Data extract
━━━━

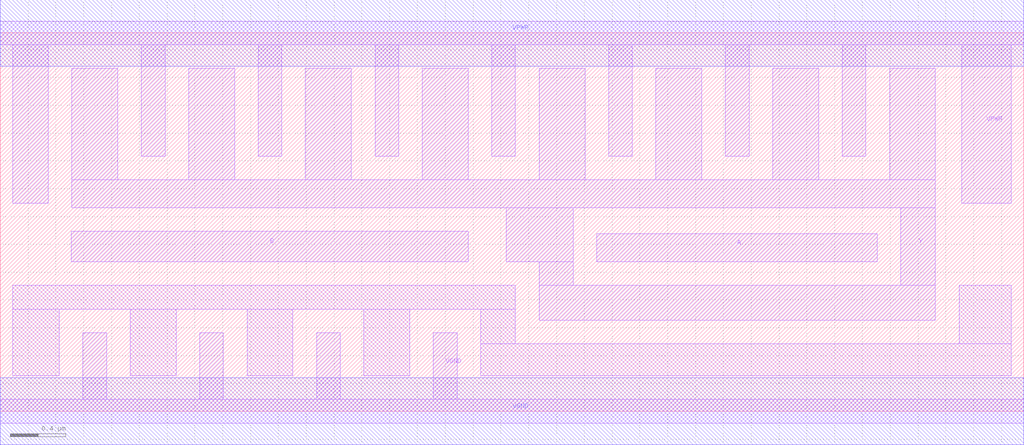
<source format=lef>
# Copyright 2020 The SkyWater PDK Authors
#
# Licensed under the Apache License, Version 2.0 (the "License");
# you may not use this file except in compliance with the License.
# You may obtain a copy of the License at
#
#     https://www.apache.org/licenses/LICENSE-2.0
#
# Unless required by applicable law or agreed to in writing, software
# distributed under the License is distributed on an "AS IS" BASIS,
# WITHOUT WARRANTIES OR CONDITIONS OF ANY KIND, either express or implied.
# See the License for the specific language governing permissions and
# limitations under the License.
#
# SPDX-License-Identifier: Apache-2.0

VERSION 5.5 ;
NAMESCASESENSITIVE ON ;
BUSBITCHARS "[]" ;
DIVIDERCHAR "/" ;
MACRO sky130_fd_sc_hd__nand2_8
  CLASS CORE ;
  SOURCE USER ;
  ORIGIN  0.000000  0.000000 ;
  SIZE  7.360000 BY  2.720000 ;
  SYMMETRY X Y R90 ;
  SITE unithd ;
  PIN A
    ANTENNAGATEAREA  1.980000 ;
    DIRECTION INPUT ;
    USE SIGNAL ;
    PORT
      LAYER li1 ;
        RECT 4.290000 1.075000 6.305000 1.275000 ;
    END
  END A
  PIN B
    ANTENNAGATEAREA  1.980000 ;
    DIRECTION INPUT ;
    USE SIGNAL ;
    PORT
      LAYER li1 ;
        RECT 0.510000 1.075000 3.365000 1.295000 ;
    END
  END B
  PIN Y
    ANTENNADIFFAREA  2.862000 ;
    DIRECTION OUTPUT ;
    USE SIGNAL ;
    PORT
      LAYER li1 ;
        RECT 0.515000 1.465000 6.725000 1.665000 ;
        RECT 0.515000 1.665000 0.845000 2.465000 ;
        RECT 1.355000 1.665000 1.685000 2.465000 ;
        RECT 2.195000 1.665000 2.525000 2.465000 ;
        RECT 3.035000 1.665000 3.365000 2.465000 ;
        RECT 3.640000 1.075000 4.120000 1.465000 ;
        RECT 3.875000 0.655000 6.725000 0.905000 ;
        RECT 3.875000 0.905000 4.120000 1.075000 ;
        RECT 3.875000 1.665000 4.205000 2.465000 ;
        RECT 4.715000 1.665000 5.045000 2.465000 ;
        RECT 5.555000 1.665000 5.885000 2.465000 ;
        RECT 6.395000 1.665000 6.725000 2.465000 ;
        RECT 6.475000 0.905000 6.725000 1.465000 ;
    END
  END Y
  PIN VGND
    DIRECTION INOUT ;
    SHAPE ABUTMENT ;
    USE GROUND ;
    PORT
      LAYER li1 ;
        RECT 0.000000 -0.085000 7.360000 0.085000 ;
        RECT 0.595000  0.085000 0.765000 0.565000 ;
        RECT 1.435000  0.085000 1.605000 0.565000 ;
        RECT 2.275000  0.085000 2.445000 0.565000 ;
        RECT 3.115000  0.085000 3.285000 0.565000 ;
    END
    PORT
      LAYER met1 ;
        RECT 0.000000 -0.240000 7.360000 0.240000 ;
    END
  END VGND
  PIN VPWR
    DIRECTION INOUT ;
    SHAPE ABUTMENT ;
    USE POWER ;
    PORT
      LAYER li1 ;
        RECT 0.000000 2.635000 7.360000 2.805000 ;
        RECT 0.090000 1.495000 0.345000 2.635000 ;
        RECT 1.015000 1.835000 1.185000 2.635000 ;
        RECT 1.855000 1.835000 2.025000 2.635000 ;
        RECT 2.695000 1.835000 2.865000 2.635000 ;
        RECT 3.535000 1.835000 3.705000 2.635000 ;
        RECT 4.375000 1.835000 4.545000 2.635000 ;
        RECT 5.215000 1.835000 5.385000 2.635000 ;
        RECT 6.055000 1.835000 6.225000 2.635000 ;
        RECT 6.915000 1.495000 7.270000 2.635000 ;
    END
    PORT
      LAYER met1 ;
        RECT 0.000000 2.480000 7.360000 2.960000 ;
    END
  END VPWR
  OBS
    LAYER li1 ;
      RECT 0.090000 0.255000 0.425000 0.735000 ;
      RECT 0.090000 0.735000 3.705000 0.905000 ;
      RECT 0.935000 0.255000 1.265000 0.735000 ;
      RECT 1.775000 0.255000 2.105000 0.735000 ;
      RECT 2.615000 0.255000 2.945000 0.735000 ;
      RECT 3.455000 0.255000 7.270000 0.485000 ;
      RECT 3.455000 0.485000 3.705000 0.735000 ;
      RECT 6.895000 0.485000 7.270000 0.905000 ;
  END
END sky130_fd_sc_hd__nand2_8

</source>
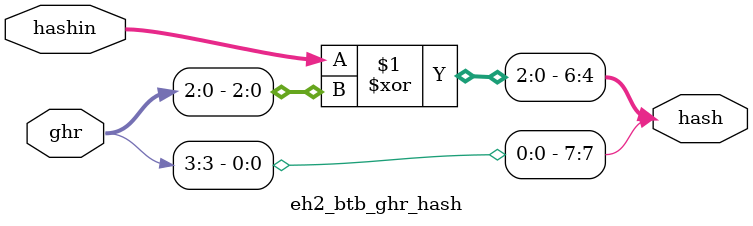
<source format=sv>
module eh2_btb_tag_hash
// #(
//`include "eh2_param.vh"
 //..)
  (
                       input logic [5+9+9+9:5+1] pc,
                       output logic [9-1:0] hash
                       );

    assign hash = {(pc[5+9+9+9:5+9+9+1] ^
                   pc[5+9+9:5+9+1] ^
                   pc[5+9:5+1])};
endmodule

module eh2_btb_tag_hash_fold 
// #(
//`include "eh2_param.vh"
 //)
 (
                       input logic [5+9+9:5+1] pc,
                       output logic [9-1:0] hash
                       );

    assign hash = {(
                   pc[5+9+9:5+9+1] ^
                   pc[5+9:5+1])};

endmodule

module eh2_btb_addr_hash 
// #(
//`include "eh2_param.vh"
 //)
 (
                        input logic [9:4] pc,
                        output logic [5:4] hash
                        );
localparam BTB_USE_SRAM=1;

if(1) begin : fold2
   assign hash[5:4] = pc[5:4] ^
                                                pc[9:8];
end
   else begin

      // overload bit pc[3] onto last bit of hash for sram case
      
      if(BTB_USE_SRAM) begin
        assign hash[5:4+1] = pc[5:4+1] ^
                                                       pc[7:6] ^
                                                       pc[9:8];
         assign hash[3] = pc[3];
      end

      else

        assign hash[5:4] = pc[5:4] ^
                                                     pc[7:6] ^
                                                     pc[9:8];
end

endmodule


module eh2_btb_ghr_hash 
// #(
//`include "eh2_param.vh"
 //)
 (
                       input logic [5:4] hashin,
                       input logic [5-1:0] ghr,
                       output logic [7:4] hash
                       );

   if(1) begin : ghrhash_cfg1
     assign hash[7:4] = { ghr[5-1:5-2], hashin[5:4]^ghr[5-3:0]};
//     assign hash[7:4] = {ghr[8:7], hashin[5:3]^ghr[6:0]};
   end
   else begin : ghrhash_cfg2
// this makes more sense but is lower perf on dhrystone
//     assign hash[7:4] = { hashin[5+2:3]^ghr[5-1:0]};
     assign hash[7:4] = { hashin[5+2:5]^ghr[5-1:2], ghr[1:0]};
   end


endmodule


</source>
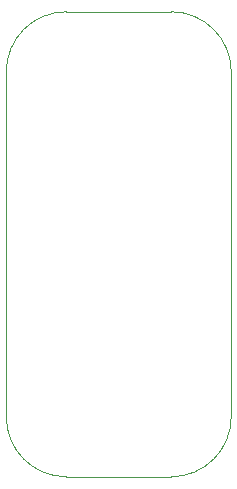
<source format=gm1>
G04 #@! TF.GenerationSoftware,KiCad,Pcbnew,6.0.6-3a73a75311~116~ubuntu22.04.1*
G04 #@! TF.CreationDate,2022-07-16T09:42:50-04:00*
G04 #@! TF.ProjectId,ltc4332_breakout,6c746334-3333-4325-9f62-7265616b6f75,0*
G04 #@! TF.SameCoordinates,Original*
G04 #@! TF.FileFunction,Profile,NP*
%FSLAX46Y46*%
G04 Gerber Fmt 4.6, Leading zero omitted, Abs format (unit mm)*
G04 Created by KiCad (PCBNEW 6.0.6-3a73a75311~116~ubuntu22.04.1) date 2022-07-16 09:42:50*
%MOMM*%
%LPD*%
G01*
G04 APERTURE LIST*
G04 #@! TA.AperFunction,Profile*
%ADD10C,0.100000*%
G04 #@! TD*
G04 APERTURE END LIST*
D10*
X156845000Y-87630000D02*
G75*
G03*
X151765000Y-82550000I-5080000J0D01*
G01*
X142875000Y-82550000D02*
X151765000Y-82550000D01*
X151765000Y-121920000D02*
X142875000Y-121920000D01*
X156845000Y-87630000D02*
X156845000Y-116840000D01*
X151765000Y-121920000D02*
G75*
G03*
X156845000Y-116840000I0J5080000D01*
G01*
X137795000Y-116840000D02*
X137795000Y-87630000D01*
X142875000Y-82550000D02*
G75*
G03*
X137795000Y-87630000I0J-5080000D01*
G01*
X137795000Y-116840000D02*
G75*
G03*
X142875000Y-121920000I5080000J0D01*
G01*
M02*

</source>
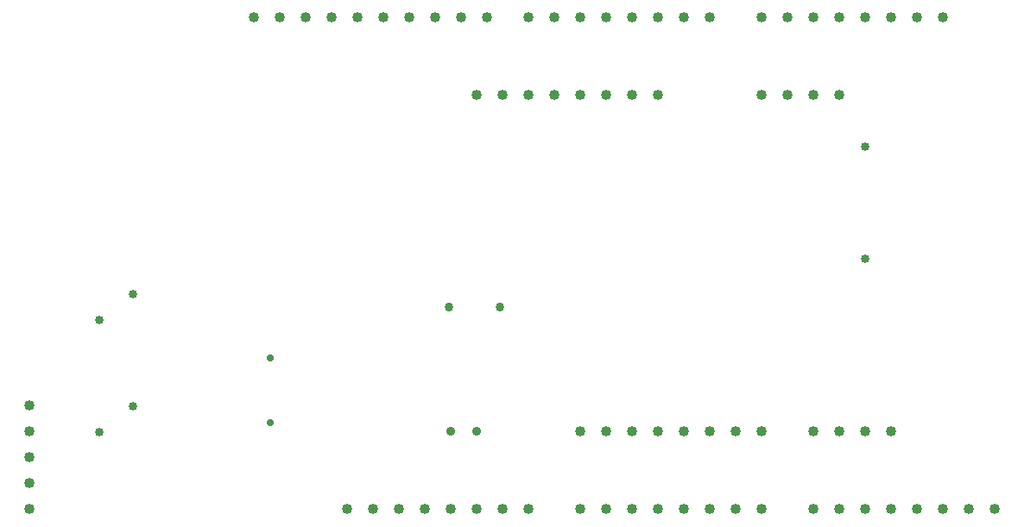
<source format=gbr>
%TF.GenerationSoftware,Altium Limited,Altium Designer,24.1.2 (44)*%
G04 Layer_Color=0*
%FSLAX45Y45*%
%MOMM*%
%TF.SameCoordinates,7D1D8A4D-2C7A-4F71-9711-01752012572A*%
%TF.FilePolarity,Positive*%
%TF.FileFunction,Plated,1,2,PTH,Drill*%
%TF.Part,Single*%
G01*
G75*
%TA.AperFunction,ComponentDrill*%
%ADD30C,0.86360*%
%ADD31C,1.02000*%
%ADD32C,1.02000*%
%ADD33C,0.85000*%
%ADD34C,0.88900*%
%TA.AperFunction,ViaDrill,NotFilled*%
%ADD35C,0.71120*%
D30*
X4800600Y2235200D02*
D03*
X4300600D02*
D03*
D31*
X190500Y1270000D02*
D03*
Y1016000D02*
D03*
Y762000D02*
D03*
Y508000D02*
D03*
Y254000D02*
D03*
D32*
X7874000D02*
D03*
X8128000D02*
D03*
X8382000D02*
D03*
X8636000D02*
D03*
X8890000D02*
D03*
X9144000D02*
D03*
X9398000D02*
D03*
X9652000D02*
D03*
X9144000Y5080000D02*
D03*
X8890000D02*
D03*
X8636000D02*
D03*
X8382000D02*
D03*
X8128000D02*
D03*
X7874000D02*
D03*
X7620000D02*
D03*
X7366000D02*
D03*
X5588000Y254000D02*
D03*
X5842000D02*
D03*
X6096000D02*
D03*
X6350000D02*
D03*
X6604000D02*
D03*
X6858000D02*
D03*
X7112000D02*
D03*
X7366000D02*
D03*
X8128000Y4318000D02*
D03*
X7874000D02*
D03*
X7620000D02*
D03*
X7366000D02*
D03*
X7874000Y1016000D02*
D03*
X8128000D02*
D03*
X8382000D02*
D03*
X8636000D02*
D03*
X7366000D02*
D03*
X7112000D02*
D03*
X6858000D02*
D03*
X6604000D02*
D03*
X6350000D02*
D03*
X6096000D02*
D03*
X5842000D02*
D03*
X5588000D02*
D03*
X4572000Y4318000D02*
D03*
X4826000D02*
D03*
X5080000D02*
D03*
X5334000D02*
D03*
X5588000D02*
D03*
X5842000D02*
D03*
X6096000D02*
D03*
X6350000D02*
D03*
X5080000Y254000D02*
D03*
X4826000D02*
D03*
X4572000D02*
D03*
X4318000D02*
D03*
X4064000D02*
D03*
X3810000D02*
D03*
X3556000D02*
D03*
X3302000D02*
D03*
X5080000Y5080000D02*
D03*
X5334000D02*
D03*
X5588000D02*
D03*
X5842000D02*
D03*
X6096000D02*
D03*
X6350000D02*
D03*
X6604000D02*
D03*
X6858000D02*
D03*
X4673600D02*
D03*
X4419600D02*
D03*
X4165600D02*
D03*
X3911600D02*
D03*
X3657600D02*
D03*
X3403600D02*
D03*
X3149600D02*
D03*
X2895600D02*
D03*
X2641600D02*
D03*
X2387600D02*
D03*
D33*
X1206500Y2366100D02*
D03*
Y1266100D02*
D03*
X876300Y1012100D02*
D03*
Y2112100D02*
D03*
X8382000Y2713900D02*
D03*
Y3813900D02*
D03*
D34*
X4318000Y1016000D02*
D03*
X4572000D02*
D03*
D35*
X2552700Y1739900D02*
D03*
Y1104900D02*
D03*
%TF.MD5,e096be255c86f132e36b08a915d04f85*%
M02*

</source>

━━━━

Task description
Every line above holding the string "this" should be listed.

Answer section
# you may not use this file except in compliance with the License.
// this makes more sense but is lower perf on dhrystone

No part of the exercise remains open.